The 8:8 Plan has a potential maximum eight-year term which means that their money could be tied up for longer than the six-year deposit plan. The Deposit Plan has a maximum six-year term, meaning that investor’s money is potentially inaccessible for less time than the 8:8, however there are fewer opportunities to mature throughout the term. The auto-call feature of the 8:8 plan means that, from the second anniversary of the plan onwards, every six months there is an observation date which will lead to the plan maturing if the FTSE 100 is at or above 92% of its initial level. Therefore, there are more opportunities for the plan to mature (thirteen in total), compared to the FTSE 100 Kick-Out Deposit Plan 80 which offers yearly observations with the first on the third anniversary. So the first possible early maturity with the deposit is after three years, compared with two years for the 8:8 plan and whilst the latter has a total of 13 possible maturity points the deposit only has four.

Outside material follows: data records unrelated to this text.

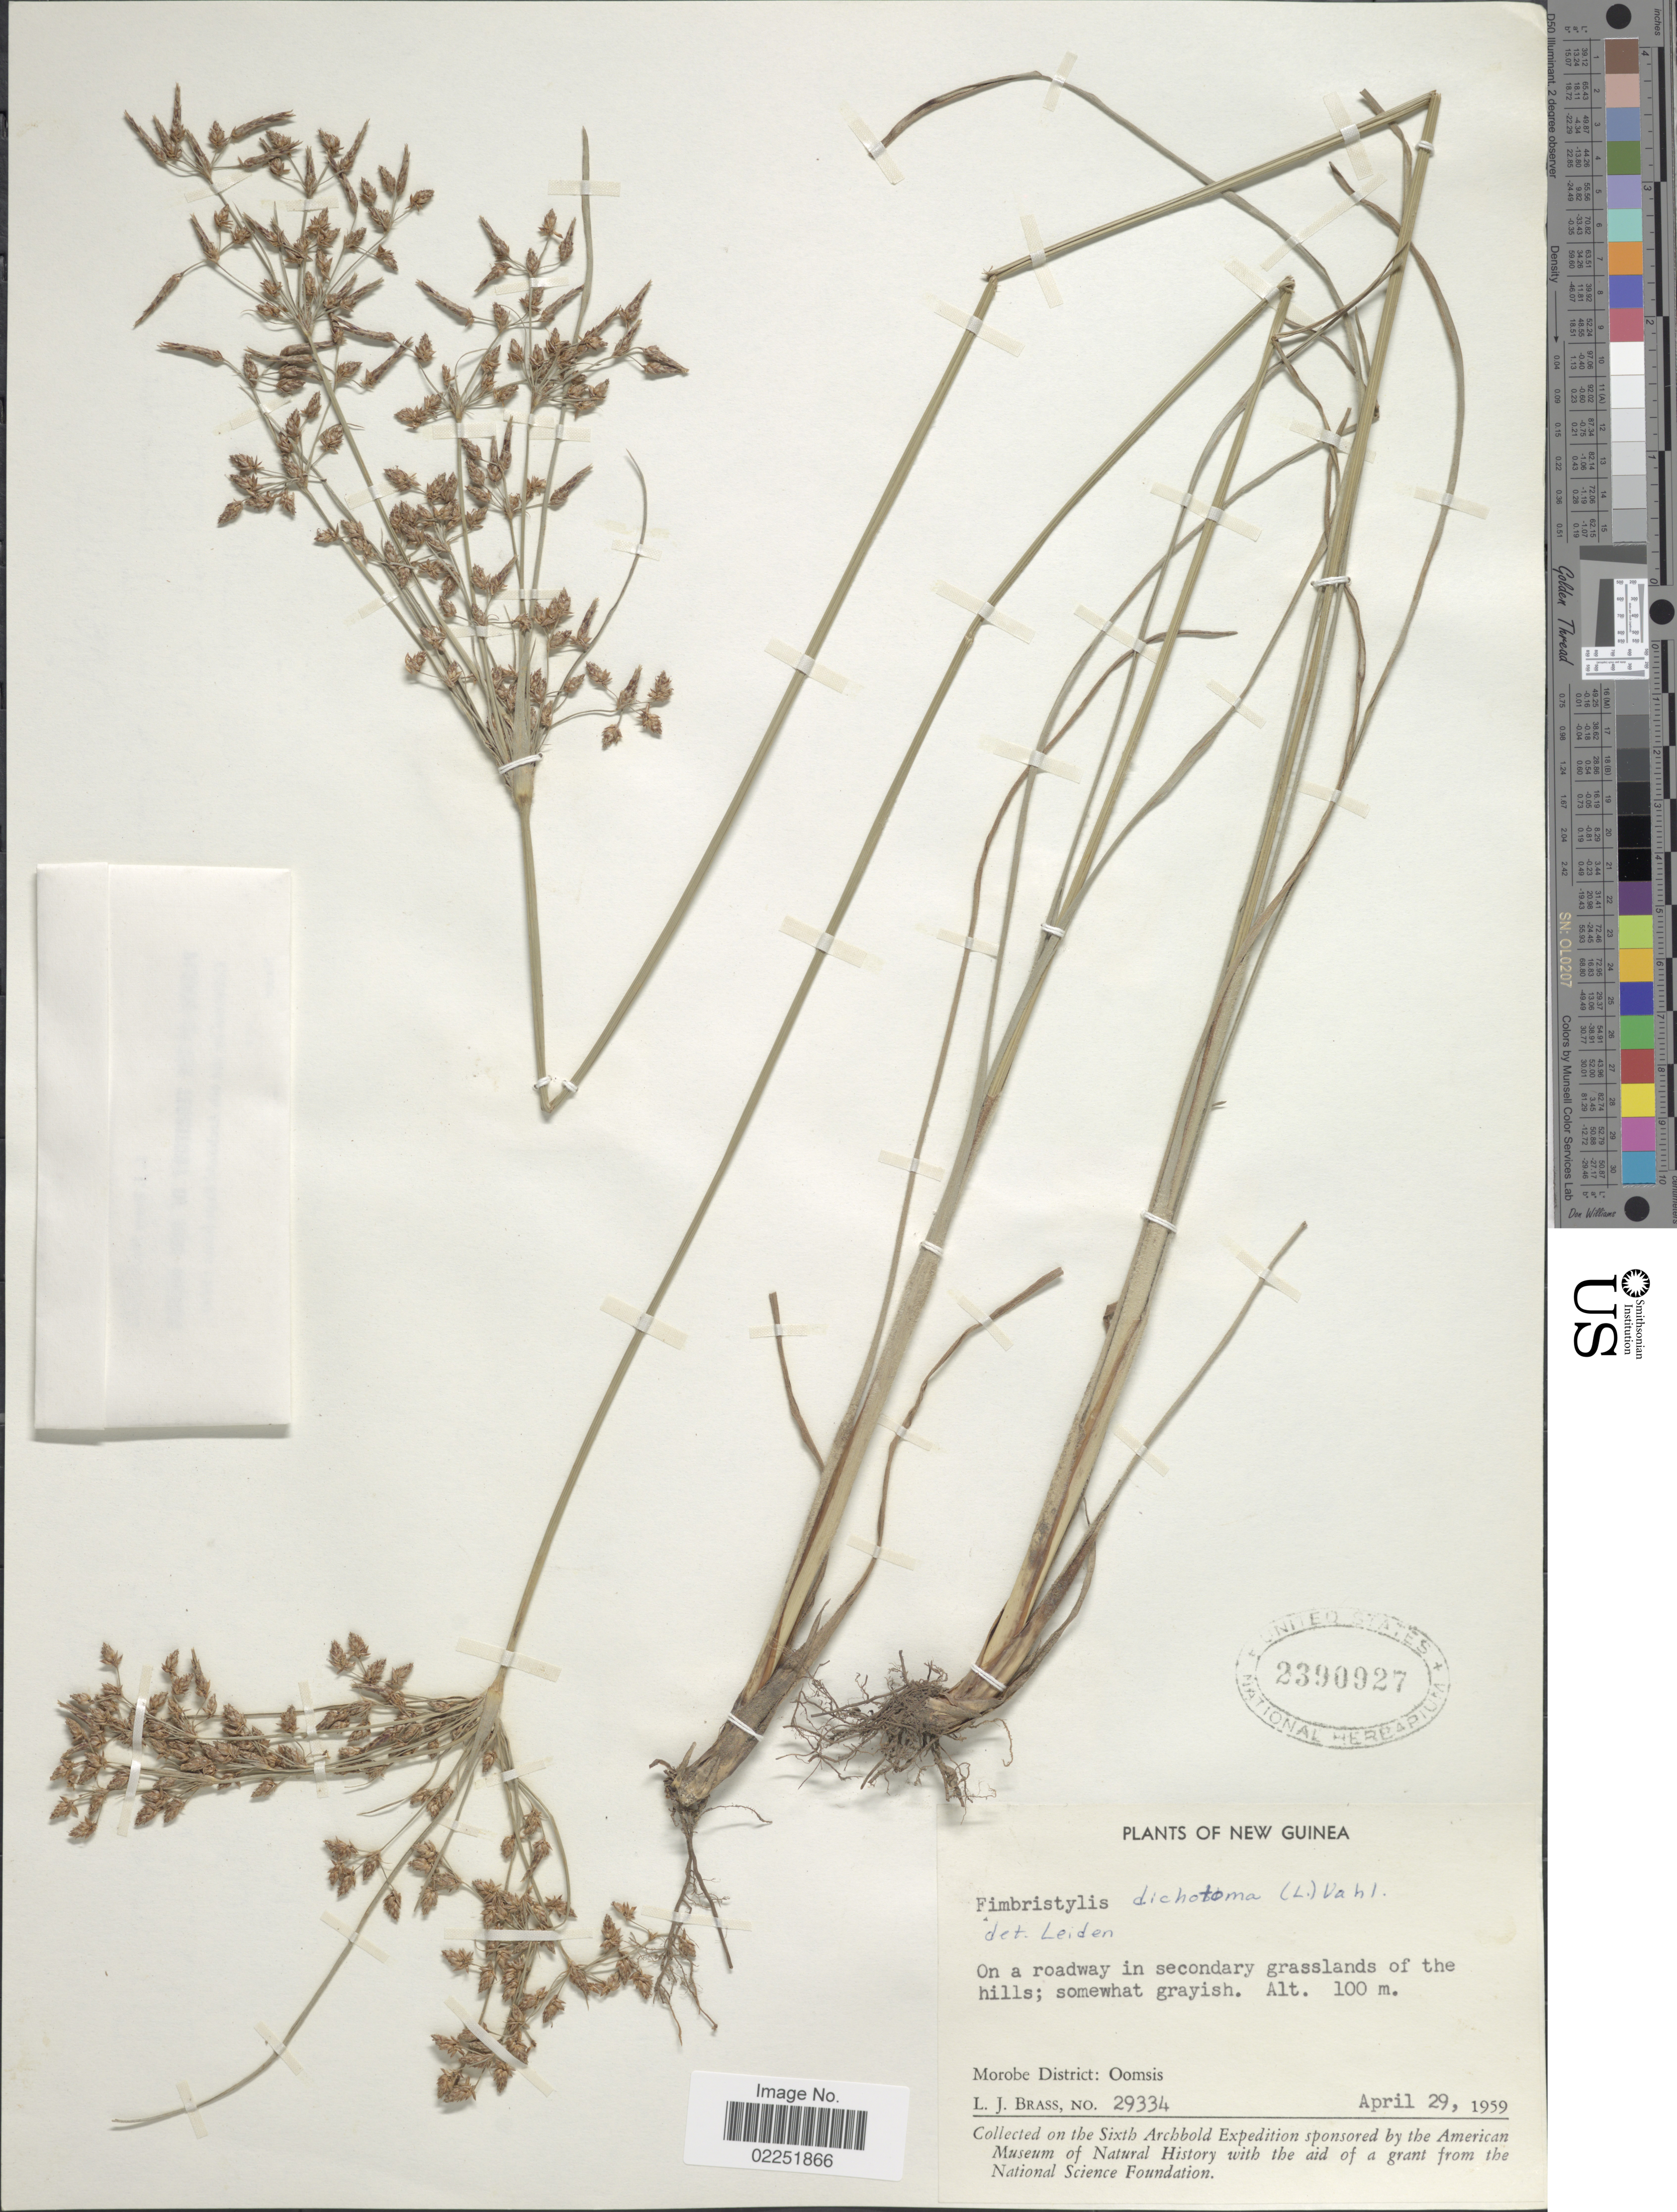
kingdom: Plantae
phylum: Tracheophyta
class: Liliopsida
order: Poales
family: Cyperaceae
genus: Fimbristylis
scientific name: Fimbristylis dichotoma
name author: (L.) Vahl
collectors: L. J. Brass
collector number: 29334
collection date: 1959-04-29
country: Papua New Guinea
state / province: Morobe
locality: New Guinea. Morobe district: Oomsis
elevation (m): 100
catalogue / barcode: US 2390927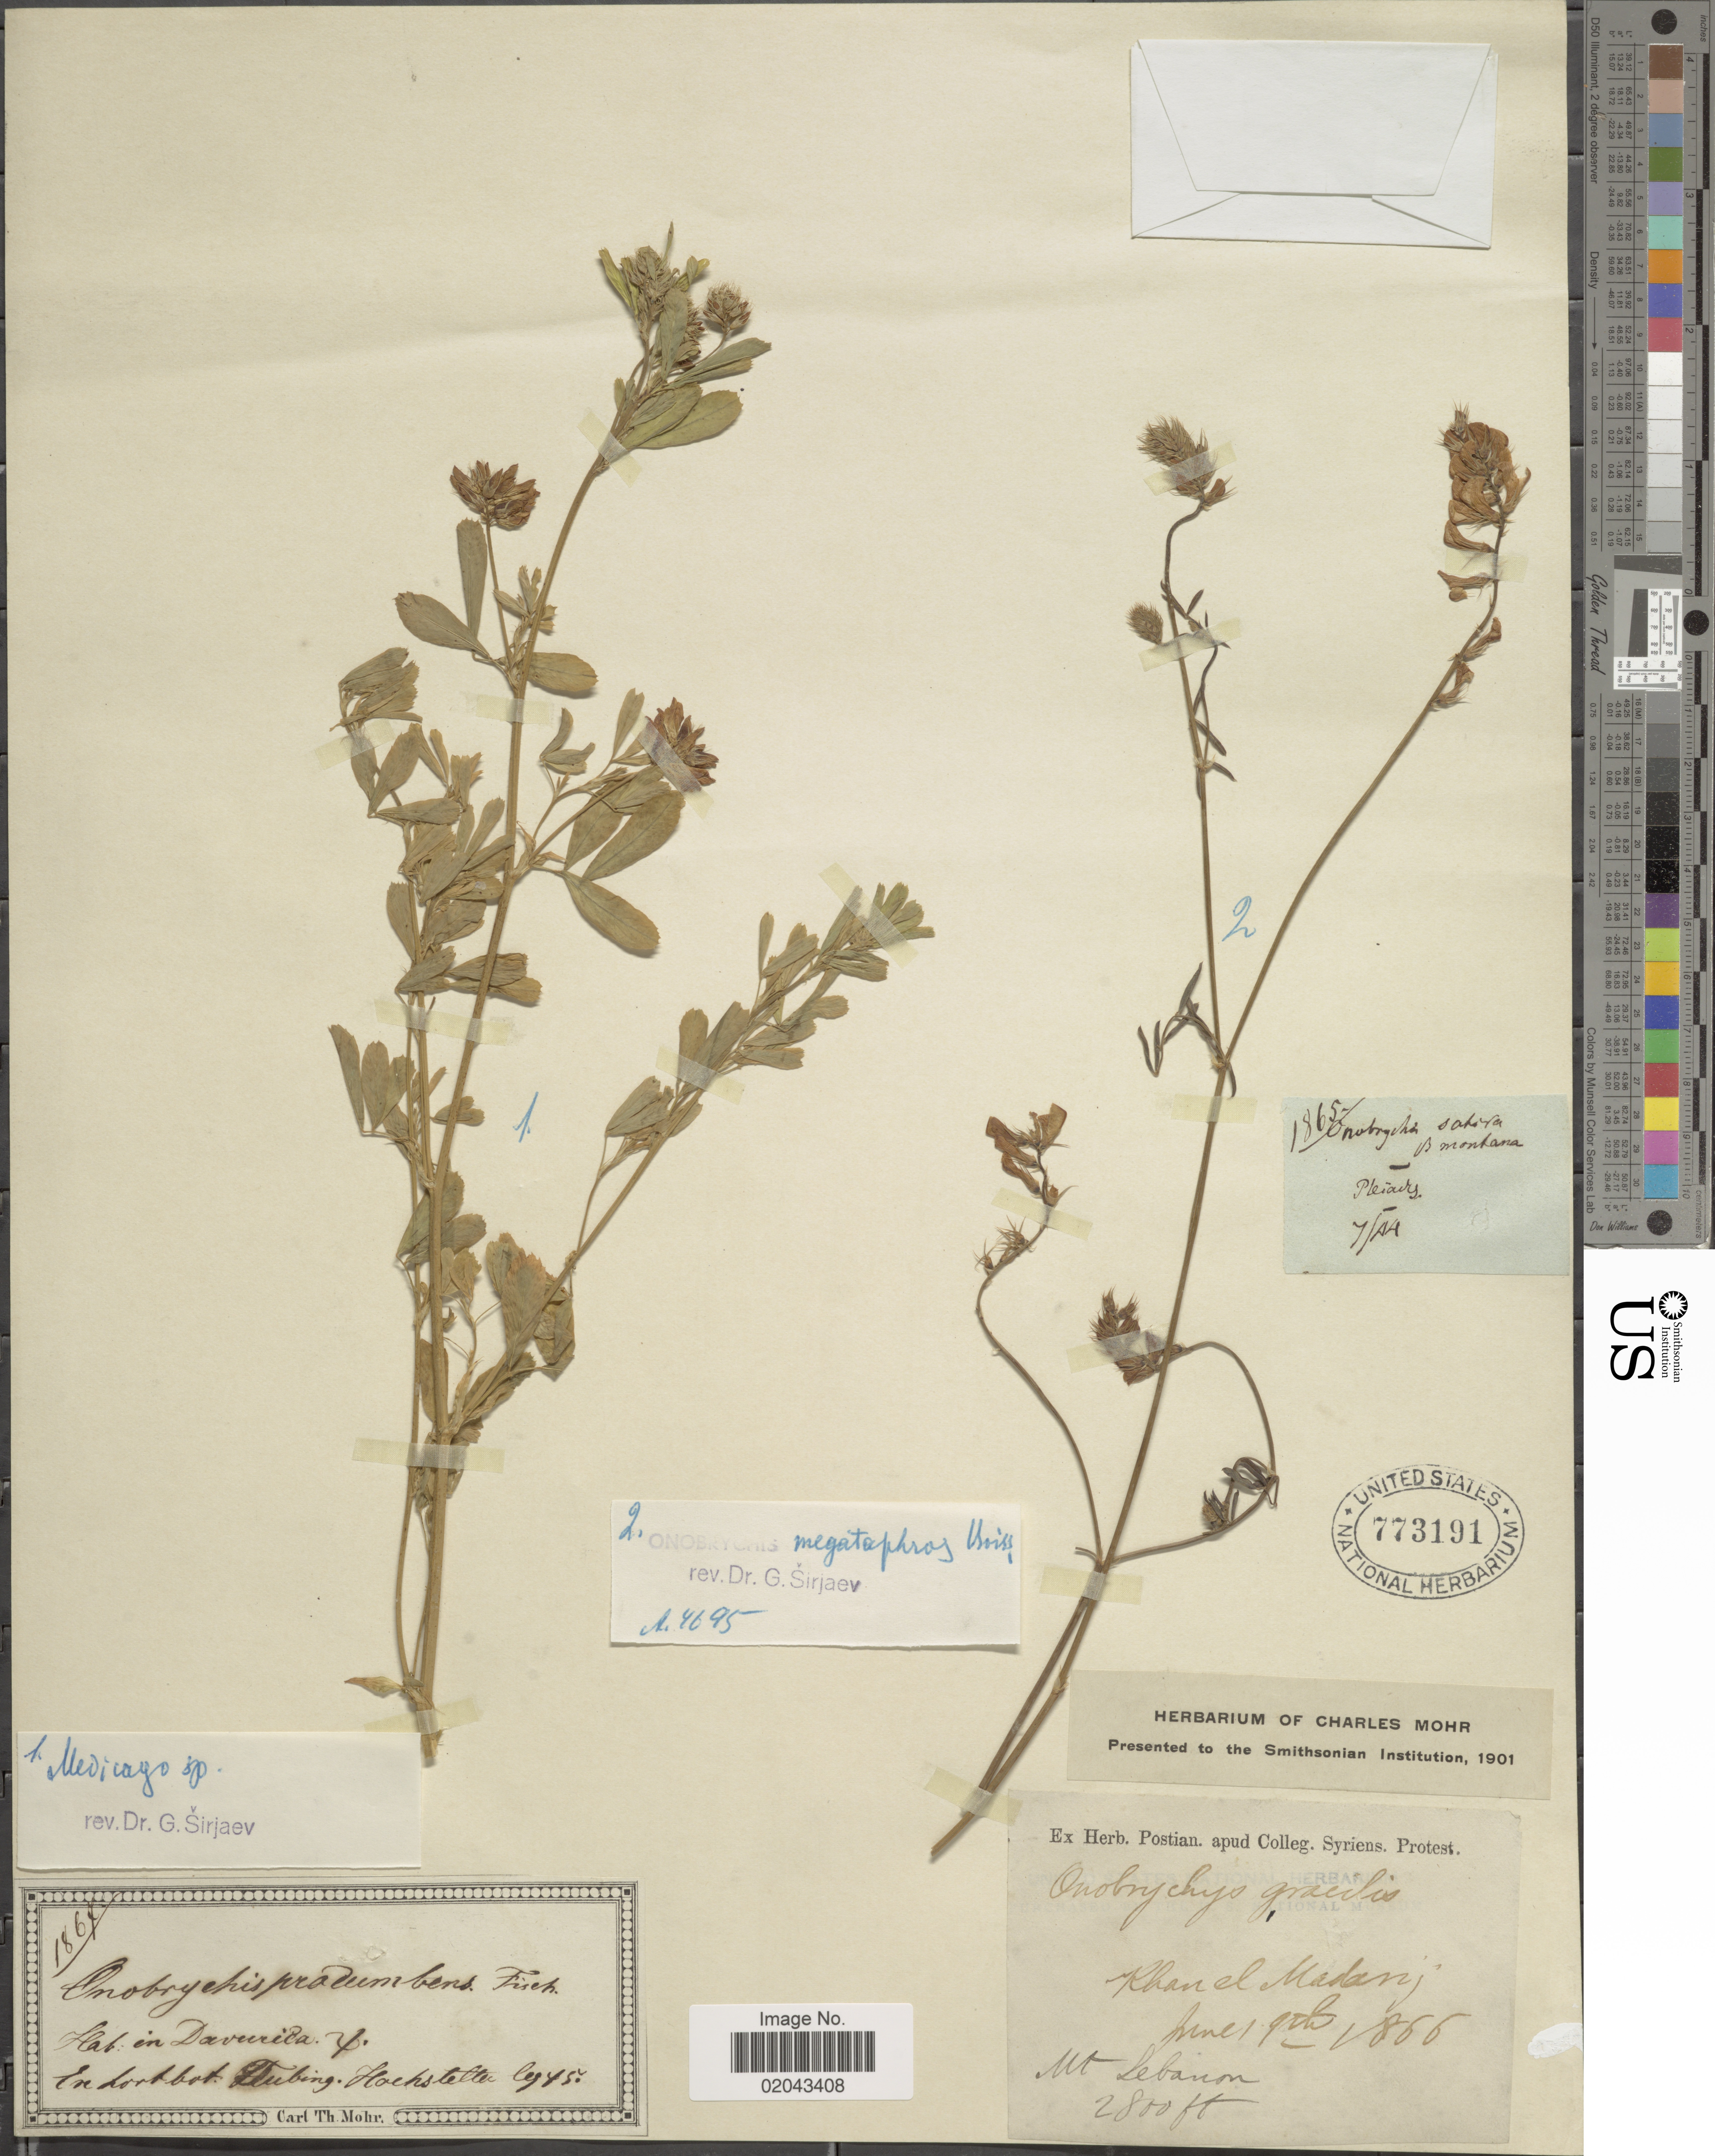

The 8:8 Plan incorporates a defensive feature in that, for a maturity to occur the FTSE 100 must be at or above 92% of its initial index level on any of the observation dates. This works in tangent with the eight-year term as it both gives extra protection in case of a fall in the market, as well as providing longer time for the market to recover. The Deposit Plan however runs at-the-money, meaning that for the plan to mature the FTSE 100 index must be at or above the initial start level at any of the observation dates.

Finally, it is important to remember that both plans’ returns are also taxed differently; the 8:8 plan’s positive gains fall under Capital Gains Tax whereas, interest on deposits are taxed as income (which may be less advantageous for many investors).

We have judged these plans to be of sufficient quality to receive our ‘Preferred’ status, as we believe that, whilst different, each are amongst the best of its particular niche currently available in the UK retail space. They each have advantages and disadvantages, but every investment solution should fulfill a client need, and here at Lowes Financial Management we think these plans, amongst select others, could fulfill a need in our clients’ tailored investment portfolios.